Prompt -
Starting at the line that contains "of h=6 m=19." and continuing through the end of the records, both included, reproduce only those lines, renaming "Observed time" to "Recorded time" and changing nothing else.

#### Data shown

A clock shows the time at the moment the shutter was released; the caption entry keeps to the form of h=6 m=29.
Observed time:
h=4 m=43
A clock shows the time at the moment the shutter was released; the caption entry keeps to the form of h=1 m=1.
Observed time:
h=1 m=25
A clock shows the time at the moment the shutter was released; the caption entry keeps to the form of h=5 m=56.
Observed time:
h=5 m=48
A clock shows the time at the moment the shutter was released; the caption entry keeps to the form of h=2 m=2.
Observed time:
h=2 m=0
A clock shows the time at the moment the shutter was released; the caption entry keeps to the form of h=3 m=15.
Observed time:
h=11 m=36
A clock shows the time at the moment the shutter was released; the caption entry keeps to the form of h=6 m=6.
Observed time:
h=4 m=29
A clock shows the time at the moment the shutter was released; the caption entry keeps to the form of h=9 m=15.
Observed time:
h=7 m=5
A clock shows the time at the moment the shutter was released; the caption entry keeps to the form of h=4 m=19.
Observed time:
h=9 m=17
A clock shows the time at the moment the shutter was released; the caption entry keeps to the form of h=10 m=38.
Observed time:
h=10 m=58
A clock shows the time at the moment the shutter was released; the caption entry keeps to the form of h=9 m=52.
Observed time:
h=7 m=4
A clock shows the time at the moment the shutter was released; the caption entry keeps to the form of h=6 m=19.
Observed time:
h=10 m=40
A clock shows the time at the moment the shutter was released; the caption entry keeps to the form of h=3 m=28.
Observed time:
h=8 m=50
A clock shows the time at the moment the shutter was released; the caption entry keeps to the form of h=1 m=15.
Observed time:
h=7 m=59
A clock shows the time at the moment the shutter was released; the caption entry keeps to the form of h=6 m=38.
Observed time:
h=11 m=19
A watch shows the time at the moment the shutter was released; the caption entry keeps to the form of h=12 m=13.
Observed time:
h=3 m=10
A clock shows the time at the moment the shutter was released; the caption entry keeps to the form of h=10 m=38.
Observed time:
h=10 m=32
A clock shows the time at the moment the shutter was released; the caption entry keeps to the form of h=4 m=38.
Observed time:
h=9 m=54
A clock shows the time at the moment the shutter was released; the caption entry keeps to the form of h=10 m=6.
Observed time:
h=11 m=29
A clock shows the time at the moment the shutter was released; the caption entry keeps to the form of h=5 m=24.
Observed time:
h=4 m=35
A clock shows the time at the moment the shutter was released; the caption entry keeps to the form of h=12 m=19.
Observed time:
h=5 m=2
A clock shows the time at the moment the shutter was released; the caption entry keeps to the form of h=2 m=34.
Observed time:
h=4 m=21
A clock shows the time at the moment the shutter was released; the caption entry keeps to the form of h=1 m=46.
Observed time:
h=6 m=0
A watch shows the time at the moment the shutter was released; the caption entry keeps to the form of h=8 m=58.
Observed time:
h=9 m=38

########

Answer below -
A clock shows the time at the moment the shutter was released; the caption entry keeps to the form of h=6 m=19.
Recorded time:
h=10 m=40
A clock shows the time at the moment the shutter was released; the caption entry keeps to the form of h=3 m=28.
Recorded time:
h=8 m=50
A clock shows the time at the moment the shutter was released; the caption entry keeps to the form of h=1 m=15.
Recorded time:
h=7 m=59
A clock shows the time at the moment the shutter was released; the caption entry keeps to the form of h=6 m=38.
Recorded time:
h=11 m=19
A watch shows the time at the moment the shutter was released; the caption entry keeps to the form of h=12 m=13.
Recorded time:
h=3 m=10
A clock shows the time at the moment the shutter was released; the caption entry keeps to the form of h=10 m=38.
Recorded time:
h=10 m=32
A clock shows the time at the moment the shutter was released; the caption entry keeps to the form of h=4 m=38.
Recorded time:
h=9 m=54
A clock shows the time at the moment the shutter was released; the caption entry keeps to the form of h=10 m=6.
Recorded time:
h=11 m=29
A clock shows the time at the moment the shutter was released; the caption entry keeps to the form of h=5 m=24.
Recorded time:
h=4 m=35
A clock shows the time at the moment the shutter was released; the caption entry keeps to the form of h=12 m=19.
Recorded time:
h=5 m=2
A clock shows the time at the moment the shutter was released; the caption entry keeps to the form of h=2 m=34.
Recorded time:
h=4 m=21
A clock shows the time at the moment the shutter was released; the caption entry keeps to the form of h=1 m=46.
Recorded time:
h=6 m=0
A watch shows the time at the moment the shutter was released; the caption entry keeps to the form of h=8 m=58.
Recorded time:
h=9 m=38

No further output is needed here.